5 Scientific Reasons To Practice Gratitude

5 Scientific Reasons To Practice Gratitude


If you’re looking to practice gratitude more often in your life, it’ll be worthwhile to hear what science has to say about it. Learn how to develop a habit of gratitude and get your gratitude glow on.

It’s all about the attitude of gratitude nowadays… and for good reasons. It’s been scientifically shown that practicing gratitude can have a huge impact on your wellbeing.

Be it something simple like saying “thank you” or making a grand gesture like buying a gift, the practice of gratitude can level up so many aspects of your life — from revitalizing your physical health to improving your intimate relationships.

Scientists have begun to explore just how important the practice of gratitude is. The results might surprise you.

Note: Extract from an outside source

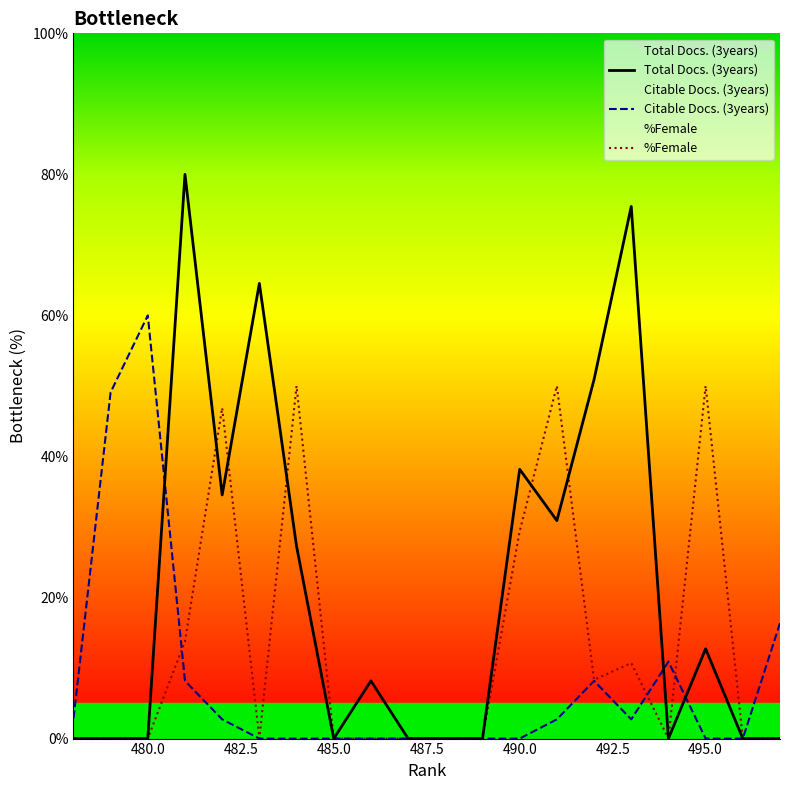

How many interior local peaks does the Total Docs. (3years) series have?

6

What Science Says About Gratitude

We’re often quick to dismiss the importance of saying thank you to colleagues, family members, and those we meet in our day-to-day lives, but learning to practice gratitude on a daily basis can yield incredible results, both physically and mentally.

Those who practice gratitude on a regular basis experience:

  1. Stronger immune system
  2. Lower blood pressure
  3. Increased optimism
  4. Increased generosity
  5. Increased compassion and empathy

Scientists are also trying to understand the circumstances in which gratitude flourishes and diminishes. There are likely times in your own life in which you practiced gratitude more or less frequently. The question is — how can we turn gratitude into a habit?

How To Turn Gratitude Into A Habit

Created on the premise of sharing, caring, and being thankful for what we have, Thanksgiving is one of our favorite holidays. Family time, comfort food, crisp fall weather, and pumpkin pies. What’s not to love, right?

However, we have to admit there are times we’re not feeling gratitude. From driving in heavy traffic to long lines at the grocery store to cleaning the house before company arrives — it can all start to add up and tax our reserves. The endless to-do list seems daunting, and in times like this, it can be easy to forget what the season is all about.

Our modern lives are often like this. We’re just too busy to stop and enjoy the moment. We focus on what isn’t going right that we don’t see all that is going right.

We need help learning to practice gratitude as a habit, rather than experience it as an occasional, random act.

For me, yoga has been the key to having a regular practice of gratitude. How can yoga help us practice gratitude more often? Here are 5 ways yoga can encourage gratitude.

5 Ways To Practice Gratitude With Yoga

  1. Staying in the present moment. Yoga helps us to develop this habit. When we are focused in the present moment we can see the positive side of life more easily and feel the gratitude.
  2. Stimulating the part of our brain that helps us to feel more connected with others. It becomes easier to express our gratitude to others when we feel better connected.
  3. Yoga takes us inward. We can take the time to think about all that we have to be grateful for, even during times of great stress.
  4. When our emotions start to get the best of us, yoga helps us to calm down, get centered and see the blessings in our life for which we can express gratitude.
  5. With a regular yoga practice we are less stressed by life’s ups and downs. We take time to breathe, be mindful, and appreciate the small moments.

The great thing about yoga is that you can practice it by yourself, or with others. Finding a community of like-minded people to encourage you toward keeping a regular practice may be one of the most beneficial ways to develop a habit of practicing gratitude.

Now that you know how important practicing gratitude can be, try these tips to get your gratitude glow on!

  • Instead of impatience in the grocery store lines, look at your grocery basket and be grateful for everything in it.
  • Instead of grumbling in the kitchen as you try to prepare a meal, be grateful for the food, family, and friends that are present to eat with you.
  • Instead of being irked by well-meaning family members or friends, love them for who they are with all of their faults and quirks.
  • Instead of fretting about the weather, be grateful you’re able to experience the wide spectrum Mother Nature has to offer.